Rubel no cambió de expresión, pero sintió el golpe como si de un balazo se tratara. Liska percibió la onda expansiva del impacto, y Rubel sabía que ella lo sabía. Saboreó el momento. Tal vez mil momentos como aquel acabaran compensando lo que había sentido al ver las fotografías de Kyle y R. J.

O tal vez no.

Se volvió para marcharse y de repente vaciló. No fue más que una fracción de segundo, y lo más probable era que Ogden y Rubel no repararan en su titubeo. Pero en aquella fracción de segundo sus miradas se encontraron.

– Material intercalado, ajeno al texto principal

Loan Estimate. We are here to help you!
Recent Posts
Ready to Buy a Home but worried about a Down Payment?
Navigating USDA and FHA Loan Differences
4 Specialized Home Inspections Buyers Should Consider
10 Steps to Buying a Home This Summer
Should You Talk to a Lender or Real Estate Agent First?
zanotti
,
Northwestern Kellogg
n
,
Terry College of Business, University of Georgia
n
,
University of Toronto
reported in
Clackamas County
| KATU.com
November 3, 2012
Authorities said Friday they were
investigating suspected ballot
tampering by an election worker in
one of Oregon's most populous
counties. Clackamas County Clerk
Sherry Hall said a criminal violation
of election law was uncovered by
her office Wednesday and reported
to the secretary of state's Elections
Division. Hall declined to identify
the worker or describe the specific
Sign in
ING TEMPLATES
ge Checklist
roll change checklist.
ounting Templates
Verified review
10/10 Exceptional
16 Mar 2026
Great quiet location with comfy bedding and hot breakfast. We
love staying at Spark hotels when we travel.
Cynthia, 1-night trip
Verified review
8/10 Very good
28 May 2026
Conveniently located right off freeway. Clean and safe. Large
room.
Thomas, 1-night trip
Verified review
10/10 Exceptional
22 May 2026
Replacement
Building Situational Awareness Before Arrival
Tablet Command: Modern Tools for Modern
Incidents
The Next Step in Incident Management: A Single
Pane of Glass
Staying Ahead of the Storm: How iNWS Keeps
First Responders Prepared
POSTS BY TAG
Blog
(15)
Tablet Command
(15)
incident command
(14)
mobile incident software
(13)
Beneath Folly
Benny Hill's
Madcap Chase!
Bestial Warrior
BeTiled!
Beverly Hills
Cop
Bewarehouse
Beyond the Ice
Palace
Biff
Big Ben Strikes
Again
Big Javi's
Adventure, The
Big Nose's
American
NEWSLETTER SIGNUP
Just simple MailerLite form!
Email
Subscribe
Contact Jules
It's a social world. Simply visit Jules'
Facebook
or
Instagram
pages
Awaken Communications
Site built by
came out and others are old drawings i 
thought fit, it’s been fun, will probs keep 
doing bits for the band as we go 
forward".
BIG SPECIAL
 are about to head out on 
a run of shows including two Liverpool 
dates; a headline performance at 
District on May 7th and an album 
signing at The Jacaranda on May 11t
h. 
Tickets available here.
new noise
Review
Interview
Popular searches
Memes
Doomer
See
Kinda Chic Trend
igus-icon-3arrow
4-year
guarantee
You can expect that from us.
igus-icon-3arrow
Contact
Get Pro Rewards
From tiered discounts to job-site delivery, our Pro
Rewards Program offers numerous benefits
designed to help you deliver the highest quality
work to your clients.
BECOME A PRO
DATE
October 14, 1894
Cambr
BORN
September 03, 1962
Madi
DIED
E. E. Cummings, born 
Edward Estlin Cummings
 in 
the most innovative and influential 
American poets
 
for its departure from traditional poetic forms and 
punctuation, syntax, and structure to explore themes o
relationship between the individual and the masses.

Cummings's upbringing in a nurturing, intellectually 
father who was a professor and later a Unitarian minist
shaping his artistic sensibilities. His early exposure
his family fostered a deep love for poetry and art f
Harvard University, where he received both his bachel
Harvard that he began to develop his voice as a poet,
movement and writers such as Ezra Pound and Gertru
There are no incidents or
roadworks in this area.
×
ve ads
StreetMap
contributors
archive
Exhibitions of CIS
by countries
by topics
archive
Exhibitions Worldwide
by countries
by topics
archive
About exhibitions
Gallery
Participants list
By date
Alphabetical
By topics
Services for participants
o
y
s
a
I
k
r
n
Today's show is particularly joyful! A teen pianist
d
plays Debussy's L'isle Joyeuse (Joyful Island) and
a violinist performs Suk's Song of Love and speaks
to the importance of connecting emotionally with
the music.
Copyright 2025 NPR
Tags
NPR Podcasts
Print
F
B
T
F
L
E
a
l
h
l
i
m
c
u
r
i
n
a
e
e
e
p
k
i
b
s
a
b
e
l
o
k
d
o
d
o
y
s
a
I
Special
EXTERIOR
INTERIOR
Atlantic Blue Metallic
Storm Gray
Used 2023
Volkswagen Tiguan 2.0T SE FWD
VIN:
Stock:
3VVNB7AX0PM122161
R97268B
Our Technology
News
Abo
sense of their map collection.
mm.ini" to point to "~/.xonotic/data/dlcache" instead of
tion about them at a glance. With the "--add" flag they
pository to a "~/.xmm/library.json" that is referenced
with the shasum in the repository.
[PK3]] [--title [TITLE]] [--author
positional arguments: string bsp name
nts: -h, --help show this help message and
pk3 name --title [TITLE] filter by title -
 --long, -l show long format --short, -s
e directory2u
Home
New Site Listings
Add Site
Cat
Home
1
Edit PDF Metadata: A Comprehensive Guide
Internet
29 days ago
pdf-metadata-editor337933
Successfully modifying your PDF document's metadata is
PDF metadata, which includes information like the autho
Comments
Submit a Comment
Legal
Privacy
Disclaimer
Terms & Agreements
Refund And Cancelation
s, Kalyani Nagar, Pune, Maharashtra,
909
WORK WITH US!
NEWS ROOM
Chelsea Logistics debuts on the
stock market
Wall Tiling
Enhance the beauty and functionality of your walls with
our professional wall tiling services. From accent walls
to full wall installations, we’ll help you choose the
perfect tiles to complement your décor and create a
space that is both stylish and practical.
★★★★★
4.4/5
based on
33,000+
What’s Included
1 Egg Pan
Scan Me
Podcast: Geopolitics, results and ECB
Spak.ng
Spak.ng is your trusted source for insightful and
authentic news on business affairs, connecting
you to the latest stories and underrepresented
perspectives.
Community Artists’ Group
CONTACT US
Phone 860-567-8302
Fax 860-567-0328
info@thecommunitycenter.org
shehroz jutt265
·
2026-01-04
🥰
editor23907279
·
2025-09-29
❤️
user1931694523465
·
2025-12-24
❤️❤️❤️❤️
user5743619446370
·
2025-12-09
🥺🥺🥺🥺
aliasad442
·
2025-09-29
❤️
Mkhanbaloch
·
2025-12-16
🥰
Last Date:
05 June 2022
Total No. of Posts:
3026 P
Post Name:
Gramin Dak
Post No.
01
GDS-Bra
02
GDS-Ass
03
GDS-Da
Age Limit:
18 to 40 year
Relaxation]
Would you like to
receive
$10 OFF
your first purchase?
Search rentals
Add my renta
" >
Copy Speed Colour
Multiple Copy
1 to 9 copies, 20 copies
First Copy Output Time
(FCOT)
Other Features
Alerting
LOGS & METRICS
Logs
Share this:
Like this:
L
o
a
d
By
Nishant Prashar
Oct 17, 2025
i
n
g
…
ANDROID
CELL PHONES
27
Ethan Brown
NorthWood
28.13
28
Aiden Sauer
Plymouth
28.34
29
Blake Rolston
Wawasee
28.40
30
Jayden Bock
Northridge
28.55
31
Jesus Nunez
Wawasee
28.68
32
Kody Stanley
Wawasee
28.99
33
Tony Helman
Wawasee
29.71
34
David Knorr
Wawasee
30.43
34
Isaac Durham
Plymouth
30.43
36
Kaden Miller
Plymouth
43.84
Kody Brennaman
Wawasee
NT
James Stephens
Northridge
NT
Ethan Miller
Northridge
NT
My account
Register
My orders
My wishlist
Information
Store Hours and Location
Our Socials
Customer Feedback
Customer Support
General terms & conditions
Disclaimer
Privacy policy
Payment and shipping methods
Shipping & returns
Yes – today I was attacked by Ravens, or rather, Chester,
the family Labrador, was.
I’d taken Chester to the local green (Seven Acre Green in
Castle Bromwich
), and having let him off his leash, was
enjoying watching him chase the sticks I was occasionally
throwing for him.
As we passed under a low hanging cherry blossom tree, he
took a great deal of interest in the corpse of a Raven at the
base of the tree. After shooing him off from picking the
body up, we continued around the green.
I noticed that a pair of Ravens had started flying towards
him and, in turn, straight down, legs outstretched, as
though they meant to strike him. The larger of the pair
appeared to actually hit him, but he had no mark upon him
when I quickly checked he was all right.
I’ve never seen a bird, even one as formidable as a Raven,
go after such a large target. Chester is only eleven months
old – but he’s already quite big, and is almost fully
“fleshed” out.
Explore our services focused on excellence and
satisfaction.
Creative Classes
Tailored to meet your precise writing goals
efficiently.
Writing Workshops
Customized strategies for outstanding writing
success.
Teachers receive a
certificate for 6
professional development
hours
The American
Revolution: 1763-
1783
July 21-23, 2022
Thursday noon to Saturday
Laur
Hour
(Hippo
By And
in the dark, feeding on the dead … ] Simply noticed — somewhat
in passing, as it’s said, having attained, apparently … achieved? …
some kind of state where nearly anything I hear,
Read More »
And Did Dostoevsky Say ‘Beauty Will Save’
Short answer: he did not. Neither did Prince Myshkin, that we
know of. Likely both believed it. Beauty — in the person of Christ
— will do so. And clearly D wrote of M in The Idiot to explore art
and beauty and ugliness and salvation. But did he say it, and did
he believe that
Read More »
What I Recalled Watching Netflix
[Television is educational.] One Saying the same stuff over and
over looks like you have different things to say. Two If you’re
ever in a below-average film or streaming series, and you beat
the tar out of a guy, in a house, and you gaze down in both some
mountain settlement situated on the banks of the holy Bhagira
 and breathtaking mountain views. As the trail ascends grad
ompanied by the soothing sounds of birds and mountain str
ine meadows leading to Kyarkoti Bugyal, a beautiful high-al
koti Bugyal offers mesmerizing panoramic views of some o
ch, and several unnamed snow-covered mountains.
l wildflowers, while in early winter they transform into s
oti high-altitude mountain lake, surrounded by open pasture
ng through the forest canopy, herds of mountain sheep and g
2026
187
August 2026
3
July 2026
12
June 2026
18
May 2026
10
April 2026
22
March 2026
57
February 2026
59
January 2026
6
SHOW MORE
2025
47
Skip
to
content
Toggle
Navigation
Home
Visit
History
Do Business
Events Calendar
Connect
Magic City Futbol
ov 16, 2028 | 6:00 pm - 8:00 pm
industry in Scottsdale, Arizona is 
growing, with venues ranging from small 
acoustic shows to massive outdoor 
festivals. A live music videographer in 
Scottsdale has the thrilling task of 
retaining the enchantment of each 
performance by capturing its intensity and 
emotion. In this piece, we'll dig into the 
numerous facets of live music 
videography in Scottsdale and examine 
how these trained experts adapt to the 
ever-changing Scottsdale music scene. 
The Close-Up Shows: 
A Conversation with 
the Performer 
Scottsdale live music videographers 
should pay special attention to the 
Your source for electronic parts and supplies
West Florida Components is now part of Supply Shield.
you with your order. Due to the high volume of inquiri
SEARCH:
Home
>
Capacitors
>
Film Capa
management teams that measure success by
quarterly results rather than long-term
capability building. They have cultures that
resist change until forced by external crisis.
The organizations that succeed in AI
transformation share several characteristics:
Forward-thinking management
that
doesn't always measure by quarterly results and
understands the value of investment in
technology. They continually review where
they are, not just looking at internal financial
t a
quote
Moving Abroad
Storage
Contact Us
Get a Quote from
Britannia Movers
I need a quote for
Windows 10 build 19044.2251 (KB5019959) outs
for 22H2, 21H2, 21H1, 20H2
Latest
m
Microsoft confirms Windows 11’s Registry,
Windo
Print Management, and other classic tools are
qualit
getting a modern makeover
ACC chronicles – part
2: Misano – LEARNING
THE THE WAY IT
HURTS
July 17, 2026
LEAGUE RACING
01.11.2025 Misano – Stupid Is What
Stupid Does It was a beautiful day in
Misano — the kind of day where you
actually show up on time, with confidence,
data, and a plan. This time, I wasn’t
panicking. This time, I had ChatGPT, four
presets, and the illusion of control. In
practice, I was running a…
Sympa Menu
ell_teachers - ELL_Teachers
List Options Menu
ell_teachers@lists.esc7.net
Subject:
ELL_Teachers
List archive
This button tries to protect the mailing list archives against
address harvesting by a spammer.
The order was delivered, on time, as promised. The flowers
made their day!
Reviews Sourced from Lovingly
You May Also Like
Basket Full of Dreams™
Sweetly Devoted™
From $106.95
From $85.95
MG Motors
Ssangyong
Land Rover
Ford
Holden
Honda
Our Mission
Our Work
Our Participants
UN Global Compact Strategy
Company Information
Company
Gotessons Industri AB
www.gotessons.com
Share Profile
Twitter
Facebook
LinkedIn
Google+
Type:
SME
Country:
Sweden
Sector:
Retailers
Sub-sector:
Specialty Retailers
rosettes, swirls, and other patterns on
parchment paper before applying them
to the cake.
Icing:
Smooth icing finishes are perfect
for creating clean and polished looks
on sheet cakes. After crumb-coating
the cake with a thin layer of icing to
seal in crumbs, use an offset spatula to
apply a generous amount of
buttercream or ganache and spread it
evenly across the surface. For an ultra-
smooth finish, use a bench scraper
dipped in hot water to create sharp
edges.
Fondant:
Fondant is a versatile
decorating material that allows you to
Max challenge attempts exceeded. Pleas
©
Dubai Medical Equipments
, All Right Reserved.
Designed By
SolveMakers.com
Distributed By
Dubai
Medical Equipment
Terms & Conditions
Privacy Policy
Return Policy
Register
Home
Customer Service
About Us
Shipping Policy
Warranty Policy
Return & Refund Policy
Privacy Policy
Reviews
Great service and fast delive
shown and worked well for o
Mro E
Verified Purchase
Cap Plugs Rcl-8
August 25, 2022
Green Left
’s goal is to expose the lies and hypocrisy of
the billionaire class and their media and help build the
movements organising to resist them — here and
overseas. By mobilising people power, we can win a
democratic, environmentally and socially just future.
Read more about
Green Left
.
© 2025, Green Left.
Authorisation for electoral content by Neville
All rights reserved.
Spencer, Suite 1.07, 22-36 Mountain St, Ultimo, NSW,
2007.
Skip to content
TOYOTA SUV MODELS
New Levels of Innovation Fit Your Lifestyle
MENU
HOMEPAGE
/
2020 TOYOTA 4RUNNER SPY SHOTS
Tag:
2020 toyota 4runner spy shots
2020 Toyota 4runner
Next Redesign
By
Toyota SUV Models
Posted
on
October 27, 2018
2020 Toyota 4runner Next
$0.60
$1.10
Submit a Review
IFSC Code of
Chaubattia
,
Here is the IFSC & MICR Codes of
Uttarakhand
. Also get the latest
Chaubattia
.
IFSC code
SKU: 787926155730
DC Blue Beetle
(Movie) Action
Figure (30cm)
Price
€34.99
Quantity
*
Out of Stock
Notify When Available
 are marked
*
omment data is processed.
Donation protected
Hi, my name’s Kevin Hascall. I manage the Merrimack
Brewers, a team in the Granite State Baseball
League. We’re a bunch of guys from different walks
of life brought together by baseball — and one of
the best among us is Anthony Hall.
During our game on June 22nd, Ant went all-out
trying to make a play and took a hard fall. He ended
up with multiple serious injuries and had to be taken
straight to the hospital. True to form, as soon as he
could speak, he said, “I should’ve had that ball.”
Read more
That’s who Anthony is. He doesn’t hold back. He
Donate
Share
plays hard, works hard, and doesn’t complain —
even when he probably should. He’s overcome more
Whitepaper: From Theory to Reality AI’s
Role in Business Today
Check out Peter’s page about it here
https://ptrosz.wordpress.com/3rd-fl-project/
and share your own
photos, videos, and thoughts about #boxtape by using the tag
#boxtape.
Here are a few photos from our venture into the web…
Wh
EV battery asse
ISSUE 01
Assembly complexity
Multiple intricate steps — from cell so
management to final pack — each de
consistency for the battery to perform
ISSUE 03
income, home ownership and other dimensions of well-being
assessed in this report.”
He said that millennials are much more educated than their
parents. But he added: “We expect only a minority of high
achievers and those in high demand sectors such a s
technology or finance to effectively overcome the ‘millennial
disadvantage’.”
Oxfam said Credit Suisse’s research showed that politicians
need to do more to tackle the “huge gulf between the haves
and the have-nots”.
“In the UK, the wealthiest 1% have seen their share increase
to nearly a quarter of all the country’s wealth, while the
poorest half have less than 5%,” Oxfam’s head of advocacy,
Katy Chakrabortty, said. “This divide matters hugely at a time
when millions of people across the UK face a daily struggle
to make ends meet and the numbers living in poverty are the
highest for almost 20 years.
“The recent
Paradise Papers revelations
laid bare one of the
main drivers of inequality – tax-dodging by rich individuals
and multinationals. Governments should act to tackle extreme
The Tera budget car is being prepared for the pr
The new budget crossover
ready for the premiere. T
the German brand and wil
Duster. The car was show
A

De pie a unos tres metros de distancia, tomándose un descanso entre serie y serie de ejercicios de piernas, estaba Speed.

– ¿Estáis seguros de que el mecanismo de activación de voz funciona? -gimoteó Springer-. ¿Y si no se pone en marcha?

Barry Castleton estaba de rodillas ante él, fijando la minigrabadora al blandengue abdomen de Springer con cinta adhesiva. Como detective encargado del caso Ibsen, Castleton merecía cierta deferencia cuando Springer claudicó. Liska quería el asunto para sí, más por razones personales que para anotarse un tanto en el expediente, pero no podía excluirlo sin sentirse culpable. Castleton, un hombre negro de cuarenta y tantos años y cierta tendencia a vestirse como un profesor inglés; era un buen policía y un buen hombre. Si tenía que compartir el caso con alguien, no le importaba que fuera él.